Le nouveau maire se déclare candidat à la présidence de l'Agglomération, mais avec une approche différente : "Contrairement à ce qui s'est passé sous la dernière mandature, l'Agglo ne doit pas être un théâtre des ambitions politiques. Il faut dépasser les étiquettes."

Il souhaite rencontrer individuellement et collectivement tous les maires de l'agglomération pour établir un "travail collectif" basé sur les priorités de chacun.

Accessibilité et dialogue avec les citoyens

Inspiré par l'ancien maire Philippe Labeyrie, il promet d'être un maire accessible : "Je veux revenir dans les quartiers, c'est ce qu'il faisait.
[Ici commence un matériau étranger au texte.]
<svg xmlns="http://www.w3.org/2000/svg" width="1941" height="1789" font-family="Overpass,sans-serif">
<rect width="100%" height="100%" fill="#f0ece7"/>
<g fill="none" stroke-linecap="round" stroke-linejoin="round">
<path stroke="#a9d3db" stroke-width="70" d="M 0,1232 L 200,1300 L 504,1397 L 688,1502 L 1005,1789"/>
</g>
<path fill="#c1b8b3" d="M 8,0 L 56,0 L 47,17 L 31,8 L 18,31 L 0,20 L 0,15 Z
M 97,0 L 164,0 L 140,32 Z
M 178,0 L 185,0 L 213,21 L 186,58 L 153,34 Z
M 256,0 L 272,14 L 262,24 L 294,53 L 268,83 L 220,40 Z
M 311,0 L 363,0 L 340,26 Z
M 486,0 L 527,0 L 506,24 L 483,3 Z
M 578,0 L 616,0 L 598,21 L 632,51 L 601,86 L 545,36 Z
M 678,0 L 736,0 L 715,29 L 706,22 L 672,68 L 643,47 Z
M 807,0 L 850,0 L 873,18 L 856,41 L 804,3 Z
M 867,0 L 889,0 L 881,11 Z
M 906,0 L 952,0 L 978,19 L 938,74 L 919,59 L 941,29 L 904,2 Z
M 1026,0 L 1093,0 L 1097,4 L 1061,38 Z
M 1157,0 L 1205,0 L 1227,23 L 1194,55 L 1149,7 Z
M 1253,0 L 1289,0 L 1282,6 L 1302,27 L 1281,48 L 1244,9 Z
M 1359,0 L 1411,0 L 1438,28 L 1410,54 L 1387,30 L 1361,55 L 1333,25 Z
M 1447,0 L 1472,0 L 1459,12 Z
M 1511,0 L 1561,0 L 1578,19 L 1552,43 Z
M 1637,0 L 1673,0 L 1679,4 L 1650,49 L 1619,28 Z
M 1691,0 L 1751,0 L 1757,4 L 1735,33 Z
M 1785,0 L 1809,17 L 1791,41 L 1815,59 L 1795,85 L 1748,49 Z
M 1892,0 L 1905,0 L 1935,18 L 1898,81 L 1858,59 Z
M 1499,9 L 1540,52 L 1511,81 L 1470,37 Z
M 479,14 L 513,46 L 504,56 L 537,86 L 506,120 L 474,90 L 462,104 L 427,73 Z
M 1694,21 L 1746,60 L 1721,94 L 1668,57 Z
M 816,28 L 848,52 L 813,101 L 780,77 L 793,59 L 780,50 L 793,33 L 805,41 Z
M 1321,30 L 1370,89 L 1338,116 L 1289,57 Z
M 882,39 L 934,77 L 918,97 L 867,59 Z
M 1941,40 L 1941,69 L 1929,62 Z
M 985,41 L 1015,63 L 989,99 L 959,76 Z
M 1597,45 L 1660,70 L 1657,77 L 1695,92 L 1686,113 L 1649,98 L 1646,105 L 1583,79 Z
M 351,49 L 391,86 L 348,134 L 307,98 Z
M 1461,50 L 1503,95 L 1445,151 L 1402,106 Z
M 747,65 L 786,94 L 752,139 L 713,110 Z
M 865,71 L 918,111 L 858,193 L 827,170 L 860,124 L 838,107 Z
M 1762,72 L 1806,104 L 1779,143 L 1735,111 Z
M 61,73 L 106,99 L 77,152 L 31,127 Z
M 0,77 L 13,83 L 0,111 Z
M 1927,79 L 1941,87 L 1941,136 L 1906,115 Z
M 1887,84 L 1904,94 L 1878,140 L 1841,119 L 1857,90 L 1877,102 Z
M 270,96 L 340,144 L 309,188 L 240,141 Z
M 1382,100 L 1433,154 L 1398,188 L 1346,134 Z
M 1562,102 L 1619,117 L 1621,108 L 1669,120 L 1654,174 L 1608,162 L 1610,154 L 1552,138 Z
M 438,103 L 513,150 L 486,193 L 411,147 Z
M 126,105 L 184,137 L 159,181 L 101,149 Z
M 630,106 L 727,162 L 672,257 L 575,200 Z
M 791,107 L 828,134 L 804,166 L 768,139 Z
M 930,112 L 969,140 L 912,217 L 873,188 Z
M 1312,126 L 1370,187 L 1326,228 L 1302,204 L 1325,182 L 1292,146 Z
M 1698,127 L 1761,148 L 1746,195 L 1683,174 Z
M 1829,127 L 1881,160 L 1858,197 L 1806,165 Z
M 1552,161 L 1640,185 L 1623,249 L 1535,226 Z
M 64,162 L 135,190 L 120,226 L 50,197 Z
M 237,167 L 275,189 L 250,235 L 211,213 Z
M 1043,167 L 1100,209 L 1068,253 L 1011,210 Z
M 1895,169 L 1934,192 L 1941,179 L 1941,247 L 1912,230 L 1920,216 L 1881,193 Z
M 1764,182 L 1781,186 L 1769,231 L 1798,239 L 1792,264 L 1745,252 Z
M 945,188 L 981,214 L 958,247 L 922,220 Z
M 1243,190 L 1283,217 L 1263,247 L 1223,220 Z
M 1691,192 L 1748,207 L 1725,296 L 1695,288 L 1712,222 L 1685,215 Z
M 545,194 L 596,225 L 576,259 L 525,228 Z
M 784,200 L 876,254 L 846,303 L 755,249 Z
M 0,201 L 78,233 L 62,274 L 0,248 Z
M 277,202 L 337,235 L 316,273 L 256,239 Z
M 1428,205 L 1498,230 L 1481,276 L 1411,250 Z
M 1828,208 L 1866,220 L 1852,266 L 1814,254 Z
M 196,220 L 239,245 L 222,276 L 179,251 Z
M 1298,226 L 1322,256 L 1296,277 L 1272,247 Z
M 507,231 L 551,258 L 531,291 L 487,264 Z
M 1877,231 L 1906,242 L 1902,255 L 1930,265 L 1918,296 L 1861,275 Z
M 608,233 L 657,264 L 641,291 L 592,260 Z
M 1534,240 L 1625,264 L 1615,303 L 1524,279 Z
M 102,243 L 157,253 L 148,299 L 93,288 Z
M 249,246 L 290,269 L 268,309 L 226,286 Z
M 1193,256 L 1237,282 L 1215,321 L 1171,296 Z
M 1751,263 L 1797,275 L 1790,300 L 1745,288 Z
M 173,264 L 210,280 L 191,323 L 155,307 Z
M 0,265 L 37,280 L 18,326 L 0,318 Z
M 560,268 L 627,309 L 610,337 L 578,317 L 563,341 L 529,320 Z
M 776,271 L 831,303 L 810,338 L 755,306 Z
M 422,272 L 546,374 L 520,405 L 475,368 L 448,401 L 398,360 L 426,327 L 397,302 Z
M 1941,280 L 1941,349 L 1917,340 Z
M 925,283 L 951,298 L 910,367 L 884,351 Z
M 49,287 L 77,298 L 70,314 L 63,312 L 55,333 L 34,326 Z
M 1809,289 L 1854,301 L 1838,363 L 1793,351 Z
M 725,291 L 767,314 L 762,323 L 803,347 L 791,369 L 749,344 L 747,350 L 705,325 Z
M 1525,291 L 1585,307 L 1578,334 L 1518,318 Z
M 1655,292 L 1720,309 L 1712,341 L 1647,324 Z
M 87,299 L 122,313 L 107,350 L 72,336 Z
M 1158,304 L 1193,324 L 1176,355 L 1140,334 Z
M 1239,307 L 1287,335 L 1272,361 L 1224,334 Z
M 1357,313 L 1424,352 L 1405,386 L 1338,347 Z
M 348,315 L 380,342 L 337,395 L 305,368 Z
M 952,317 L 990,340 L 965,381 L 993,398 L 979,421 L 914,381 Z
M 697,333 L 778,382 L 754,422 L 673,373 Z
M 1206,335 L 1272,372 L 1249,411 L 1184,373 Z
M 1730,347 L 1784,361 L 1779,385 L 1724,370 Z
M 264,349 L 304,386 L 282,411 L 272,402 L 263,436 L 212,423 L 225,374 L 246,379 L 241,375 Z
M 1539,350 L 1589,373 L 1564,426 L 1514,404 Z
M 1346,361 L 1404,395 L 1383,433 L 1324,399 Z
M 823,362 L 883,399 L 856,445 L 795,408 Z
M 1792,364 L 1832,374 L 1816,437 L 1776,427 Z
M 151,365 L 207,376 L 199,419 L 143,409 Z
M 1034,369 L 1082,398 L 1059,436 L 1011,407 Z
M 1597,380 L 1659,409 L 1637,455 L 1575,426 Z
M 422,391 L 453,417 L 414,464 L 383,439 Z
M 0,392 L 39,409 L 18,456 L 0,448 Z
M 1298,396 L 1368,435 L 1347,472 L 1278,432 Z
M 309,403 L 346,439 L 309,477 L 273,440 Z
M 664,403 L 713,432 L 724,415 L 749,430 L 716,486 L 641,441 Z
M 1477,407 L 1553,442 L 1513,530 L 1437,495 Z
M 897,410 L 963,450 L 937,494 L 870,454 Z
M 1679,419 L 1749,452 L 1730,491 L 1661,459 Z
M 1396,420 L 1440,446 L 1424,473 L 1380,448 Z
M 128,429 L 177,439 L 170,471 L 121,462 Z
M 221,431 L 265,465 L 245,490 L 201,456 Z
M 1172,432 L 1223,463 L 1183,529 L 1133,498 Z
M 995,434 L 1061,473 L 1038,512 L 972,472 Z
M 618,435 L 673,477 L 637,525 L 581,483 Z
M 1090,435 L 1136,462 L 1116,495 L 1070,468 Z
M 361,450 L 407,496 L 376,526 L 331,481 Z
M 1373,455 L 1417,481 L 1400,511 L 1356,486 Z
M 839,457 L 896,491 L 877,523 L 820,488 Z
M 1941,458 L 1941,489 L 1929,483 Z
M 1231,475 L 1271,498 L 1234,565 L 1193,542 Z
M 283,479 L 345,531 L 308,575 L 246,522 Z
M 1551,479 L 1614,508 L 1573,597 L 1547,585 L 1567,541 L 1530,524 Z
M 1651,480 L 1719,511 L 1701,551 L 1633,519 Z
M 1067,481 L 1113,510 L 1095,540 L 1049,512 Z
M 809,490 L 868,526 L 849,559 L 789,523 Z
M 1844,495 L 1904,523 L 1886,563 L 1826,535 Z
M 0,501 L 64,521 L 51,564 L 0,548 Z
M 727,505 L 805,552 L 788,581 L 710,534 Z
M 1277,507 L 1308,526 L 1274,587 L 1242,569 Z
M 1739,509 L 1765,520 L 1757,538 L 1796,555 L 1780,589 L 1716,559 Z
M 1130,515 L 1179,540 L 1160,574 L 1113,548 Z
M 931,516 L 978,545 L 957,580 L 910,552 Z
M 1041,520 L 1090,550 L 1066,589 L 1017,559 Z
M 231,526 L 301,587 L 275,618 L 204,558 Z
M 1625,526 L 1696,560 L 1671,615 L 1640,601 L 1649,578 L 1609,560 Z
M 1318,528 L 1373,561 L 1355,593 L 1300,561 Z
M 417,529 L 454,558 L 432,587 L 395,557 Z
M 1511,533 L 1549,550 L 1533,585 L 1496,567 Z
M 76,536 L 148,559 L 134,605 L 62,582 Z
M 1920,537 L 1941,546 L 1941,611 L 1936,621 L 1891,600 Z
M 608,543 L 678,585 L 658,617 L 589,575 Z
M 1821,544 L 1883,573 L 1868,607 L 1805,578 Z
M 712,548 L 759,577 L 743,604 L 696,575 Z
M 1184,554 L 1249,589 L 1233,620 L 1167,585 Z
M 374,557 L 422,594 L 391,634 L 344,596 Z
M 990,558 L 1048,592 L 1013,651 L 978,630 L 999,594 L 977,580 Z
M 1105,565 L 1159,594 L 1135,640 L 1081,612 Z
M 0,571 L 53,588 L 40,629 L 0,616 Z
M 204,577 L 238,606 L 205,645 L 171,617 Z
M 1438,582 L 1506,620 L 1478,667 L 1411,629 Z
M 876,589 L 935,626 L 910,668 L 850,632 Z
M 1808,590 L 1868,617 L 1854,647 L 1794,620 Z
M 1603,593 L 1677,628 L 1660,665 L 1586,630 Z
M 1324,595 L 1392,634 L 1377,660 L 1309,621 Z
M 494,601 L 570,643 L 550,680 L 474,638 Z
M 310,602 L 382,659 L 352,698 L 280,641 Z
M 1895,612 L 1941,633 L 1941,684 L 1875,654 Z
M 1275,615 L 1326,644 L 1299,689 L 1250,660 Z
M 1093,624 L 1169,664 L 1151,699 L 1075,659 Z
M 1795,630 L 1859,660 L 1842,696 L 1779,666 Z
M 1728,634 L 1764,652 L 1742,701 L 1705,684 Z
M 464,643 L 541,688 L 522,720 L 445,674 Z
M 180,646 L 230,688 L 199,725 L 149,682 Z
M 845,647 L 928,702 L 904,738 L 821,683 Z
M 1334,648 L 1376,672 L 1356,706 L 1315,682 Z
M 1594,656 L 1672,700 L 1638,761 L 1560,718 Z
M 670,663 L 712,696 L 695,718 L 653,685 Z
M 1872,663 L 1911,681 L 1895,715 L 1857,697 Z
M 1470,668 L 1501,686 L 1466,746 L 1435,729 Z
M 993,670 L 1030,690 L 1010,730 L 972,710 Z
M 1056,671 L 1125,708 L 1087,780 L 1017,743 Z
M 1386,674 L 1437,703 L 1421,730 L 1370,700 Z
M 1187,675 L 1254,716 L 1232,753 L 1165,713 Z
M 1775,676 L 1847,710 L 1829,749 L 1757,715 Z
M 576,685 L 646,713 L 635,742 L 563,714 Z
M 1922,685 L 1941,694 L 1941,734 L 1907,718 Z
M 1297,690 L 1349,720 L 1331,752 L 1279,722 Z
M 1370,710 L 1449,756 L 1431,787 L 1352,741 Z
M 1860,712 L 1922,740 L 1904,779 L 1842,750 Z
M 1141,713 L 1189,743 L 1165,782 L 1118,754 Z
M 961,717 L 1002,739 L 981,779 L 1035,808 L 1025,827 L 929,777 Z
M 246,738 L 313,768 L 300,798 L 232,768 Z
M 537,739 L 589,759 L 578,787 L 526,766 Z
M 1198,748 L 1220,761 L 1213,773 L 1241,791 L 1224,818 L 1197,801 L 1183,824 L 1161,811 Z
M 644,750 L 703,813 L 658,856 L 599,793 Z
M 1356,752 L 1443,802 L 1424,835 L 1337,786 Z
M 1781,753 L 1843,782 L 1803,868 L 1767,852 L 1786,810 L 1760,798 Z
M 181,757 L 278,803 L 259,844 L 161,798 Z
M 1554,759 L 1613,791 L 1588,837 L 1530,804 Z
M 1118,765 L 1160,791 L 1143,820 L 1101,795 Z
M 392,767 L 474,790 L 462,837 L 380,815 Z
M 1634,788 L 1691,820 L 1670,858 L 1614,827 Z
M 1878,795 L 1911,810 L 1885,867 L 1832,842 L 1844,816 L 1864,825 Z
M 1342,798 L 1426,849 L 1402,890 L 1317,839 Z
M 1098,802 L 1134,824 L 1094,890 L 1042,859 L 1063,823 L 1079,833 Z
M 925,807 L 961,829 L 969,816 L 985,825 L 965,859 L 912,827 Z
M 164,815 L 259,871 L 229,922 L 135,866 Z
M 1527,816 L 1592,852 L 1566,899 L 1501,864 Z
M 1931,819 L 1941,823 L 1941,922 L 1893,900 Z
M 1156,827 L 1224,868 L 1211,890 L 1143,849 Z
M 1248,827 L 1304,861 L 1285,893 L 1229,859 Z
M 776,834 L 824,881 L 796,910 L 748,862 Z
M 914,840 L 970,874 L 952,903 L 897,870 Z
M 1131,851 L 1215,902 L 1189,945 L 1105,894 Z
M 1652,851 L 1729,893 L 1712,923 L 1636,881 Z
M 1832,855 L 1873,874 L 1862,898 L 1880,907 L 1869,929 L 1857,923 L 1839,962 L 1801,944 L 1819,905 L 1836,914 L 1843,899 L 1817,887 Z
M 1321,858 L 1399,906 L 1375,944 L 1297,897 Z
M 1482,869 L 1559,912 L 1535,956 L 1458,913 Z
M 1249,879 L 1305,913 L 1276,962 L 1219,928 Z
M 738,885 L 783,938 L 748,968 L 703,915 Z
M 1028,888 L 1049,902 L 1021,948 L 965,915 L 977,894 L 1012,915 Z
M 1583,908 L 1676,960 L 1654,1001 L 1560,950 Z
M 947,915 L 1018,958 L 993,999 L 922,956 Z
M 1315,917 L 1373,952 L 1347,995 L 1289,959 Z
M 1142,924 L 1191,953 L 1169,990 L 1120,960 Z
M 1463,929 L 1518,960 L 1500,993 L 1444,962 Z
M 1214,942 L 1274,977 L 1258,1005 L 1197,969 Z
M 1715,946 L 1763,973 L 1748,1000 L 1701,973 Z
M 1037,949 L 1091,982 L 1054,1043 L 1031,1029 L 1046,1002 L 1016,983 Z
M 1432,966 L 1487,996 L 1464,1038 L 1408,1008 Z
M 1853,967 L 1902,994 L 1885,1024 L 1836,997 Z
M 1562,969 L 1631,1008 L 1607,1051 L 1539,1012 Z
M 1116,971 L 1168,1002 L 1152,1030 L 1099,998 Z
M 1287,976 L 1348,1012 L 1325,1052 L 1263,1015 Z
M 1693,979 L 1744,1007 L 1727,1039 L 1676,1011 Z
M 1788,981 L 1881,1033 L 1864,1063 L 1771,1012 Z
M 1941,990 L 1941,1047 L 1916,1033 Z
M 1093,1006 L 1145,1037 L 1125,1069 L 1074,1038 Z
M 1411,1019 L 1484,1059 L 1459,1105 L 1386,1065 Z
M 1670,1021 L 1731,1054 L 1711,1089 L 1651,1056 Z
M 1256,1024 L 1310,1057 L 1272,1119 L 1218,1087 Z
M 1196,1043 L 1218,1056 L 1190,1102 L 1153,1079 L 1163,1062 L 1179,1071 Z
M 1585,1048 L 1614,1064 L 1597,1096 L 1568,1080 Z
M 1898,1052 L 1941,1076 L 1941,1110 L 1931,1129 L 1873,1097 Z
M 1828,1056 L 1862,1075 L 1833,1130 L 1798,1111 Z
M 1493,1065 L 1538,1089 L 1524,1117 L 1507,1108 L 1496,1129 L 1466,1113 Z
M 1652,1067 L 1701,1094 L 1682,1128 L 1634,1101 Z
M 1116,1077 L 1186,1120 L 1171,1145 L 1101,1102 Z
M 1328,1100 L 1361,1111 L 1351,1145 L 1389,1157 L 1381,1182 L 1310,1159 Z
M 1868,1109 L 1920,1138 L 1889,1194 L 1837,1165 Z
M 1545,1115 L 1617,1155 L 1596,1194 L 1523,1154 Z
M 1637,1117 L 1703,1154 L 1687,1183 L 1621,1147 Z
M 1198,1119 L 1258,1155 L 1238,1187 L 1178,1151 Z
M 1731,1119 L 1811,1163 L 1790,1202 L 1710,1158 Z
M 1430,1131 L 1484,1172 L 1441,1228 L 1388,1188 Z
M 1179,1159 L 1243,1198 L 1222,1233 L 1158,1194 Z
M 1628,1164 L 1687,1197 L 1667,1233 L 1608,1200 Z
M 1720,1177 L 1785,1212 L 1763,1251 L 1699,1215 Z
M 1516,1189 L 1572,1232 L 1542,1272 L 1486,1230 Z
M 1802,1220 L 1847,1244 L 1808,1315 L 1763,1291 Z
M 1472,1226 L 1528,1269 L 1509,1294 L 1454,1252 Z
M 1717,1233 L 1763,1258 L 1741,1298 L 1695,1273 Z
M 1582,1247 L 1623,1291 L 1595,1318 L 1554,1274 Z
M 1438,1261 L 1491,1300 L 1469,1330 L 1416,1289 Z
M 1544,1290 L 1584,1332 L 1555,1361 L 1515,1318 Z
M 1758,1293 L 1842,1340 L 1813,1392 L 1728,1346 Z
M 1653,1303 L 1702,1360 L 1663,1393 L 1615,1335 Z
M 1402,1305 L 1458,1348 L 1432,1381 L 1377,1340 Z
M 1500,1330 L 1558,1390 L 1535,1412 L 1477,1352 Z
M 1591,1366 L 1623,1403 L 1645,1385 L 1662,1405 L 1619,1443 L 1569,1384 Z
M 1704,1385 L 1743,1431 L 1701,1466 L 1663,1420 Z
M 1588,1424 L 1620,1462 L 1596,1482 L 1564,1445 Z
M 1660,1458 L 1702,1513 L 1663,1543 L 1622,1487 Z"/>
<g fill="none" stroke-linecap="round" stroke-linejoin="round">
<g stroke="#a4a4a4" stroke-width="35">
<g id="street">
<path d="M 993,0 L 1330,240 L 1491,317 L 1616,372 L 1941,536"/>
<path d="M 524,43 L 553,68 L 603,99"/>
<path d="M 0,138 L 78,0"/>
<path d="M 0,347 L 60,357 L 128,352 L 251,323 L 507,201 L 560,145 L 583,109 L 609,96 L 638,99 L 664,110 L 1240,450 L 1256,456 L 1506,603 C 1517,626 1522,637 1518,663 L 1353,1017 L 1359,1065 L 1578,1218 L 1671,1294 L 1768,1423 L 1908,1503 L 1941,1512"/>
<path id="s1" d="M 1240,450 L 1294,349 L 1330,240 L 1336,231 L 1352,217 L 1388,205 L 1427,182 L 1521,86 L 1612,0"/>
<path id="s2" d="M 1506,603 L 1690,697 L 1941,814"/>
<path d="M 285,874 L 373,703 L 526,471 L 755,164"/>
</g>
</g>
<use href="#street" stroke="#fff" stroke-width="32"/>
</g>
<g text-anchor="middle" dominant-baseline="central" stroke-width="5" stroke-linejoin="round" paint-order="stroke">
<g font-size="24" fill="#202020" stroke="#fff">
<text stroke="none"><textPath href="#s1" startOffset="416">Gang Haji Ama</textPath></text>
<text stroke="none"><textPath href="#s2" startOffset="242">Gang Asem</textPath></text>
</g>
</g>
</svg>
Il faut, au moins tous les six mois, que les habitants puissent rencontrer leur maire."

Quant à ses relations avec l'opposition, il assure : "Ils auront les informations. Il y aura un débat en Conseil municipal. Le débat ne m'a jamais fait peur."

Les dossiers urgents : musée et Nouvelles Galeries

Deux dossiers importants attendent le nouveau maire : le musée et les Nouvelles Galeries. Sa méthode : "S'asseoir autour d'une table et rencontrer les différents acteurs."

Concernant le projet évoqué par Geneviève Darrieussecq d'un axe de travail avec le Musée Rodin, il lance : "Je lui dis même 'Banco'. Aidez-nous, vous êtes la députée de la circonscription." Tout en espérant que "ça n'était pas qu'un effet d'annonce dans le cadre d'une campagne électorale".

Le nouveau maire conclut sur une note d'ouverture : "En ce qui me concerne, tous ceux qui voudront œuvrer pour le bien de notre territoire seront les bienvenus." Une déclaration qui résume sa volonté de rassembler au-delà des clivages politiques pour le développement de Mont-de-Marsan.